Red Hat (NYSE: RHT) CEO Jim Whitehurst said that business sentiment has improved, with customers telling him they feel the economy is in a ordinary recession, rather than a depression.
"I don't think people are quite as scared as they were a couple months ago," he said in an interview. "A couple months ago people were really worried we were falling off a cliff. It has stabilized since then."
He issued forecasts for the current quarter and full fiscal year that were generally in line with Wall Street projections.
Profit, excluding items, of 22 cents per share, for its fiscal fourth quarter ended Feb. 28, beat analysts' average forecast of 20 cents, according to Reuters Estimates.
Revenue rose 18 percent to $166 million, versus the average forecast of $167 million, as the company persuaded existing customers to sign bigger deals when they renewed subscriptions on service contracts.
Red Hat -- whose rivals include Novell (NASDAQ: NOVL) and Microsoft (NASDAQ: MSFT) -- makes money by offering services such as upgrades, help-desk support and bug fixes to open-source Linux software that is also available at no charge.
The software maker has started a "free-to-pay" marketing campaign to persuade businesses that they would save money by subscribing to its services because they would not have to hire as many Linux programmers.
Whitehurst said that the company signed up many customers through that program during the quarter, including one multimillion-dollar contract.
Red Hat also managed to boost revenue by persuading existing customers to expand the size of their contracts. The value of the 25 largest renewal subscriptions signed during the quarter was 32 percent higher than the original deals as customers expanded capacity and added new features.
Red Hat's outlook
Red Hat forecast that full-year revenue will grow between 10 percent and 13 percent this year to $720 million to $735 million. Analysts were expecting revenue of $735 million.
It projected full-year profit, excluding items, of 58 cents to 62 cents, versus an analyst forecast of 59 cents.
The company also forecast that it will report first-quarter profit, excluding items, of 13 cents to 14 cents, on revenue of $171 million to $173 million.
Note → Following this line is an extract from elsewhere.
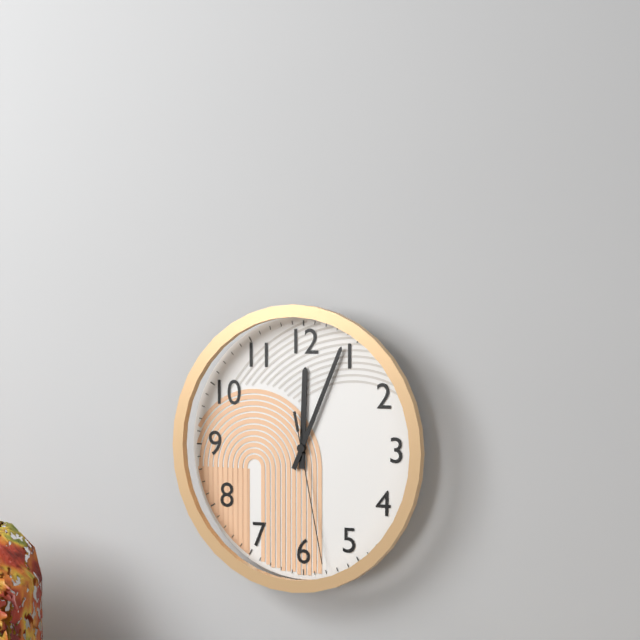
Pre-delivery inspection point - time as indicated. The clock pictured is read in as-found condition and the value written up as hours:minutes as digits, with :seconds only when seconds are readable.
12:04:28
Analysts were expecting profit of 13.5 cents on revenue of $172 million.
The company reported fourth-quarter net income fell to $16 million, or 8 cents per share, from $23 million, or 10 cents per share, a year earlier, when it had more shares outstanding.
Shares of the Raleigh, North Carolina-based company rose 8 percent to $16.22 in extended trading, from their New York Stock Exchange close of $15.00.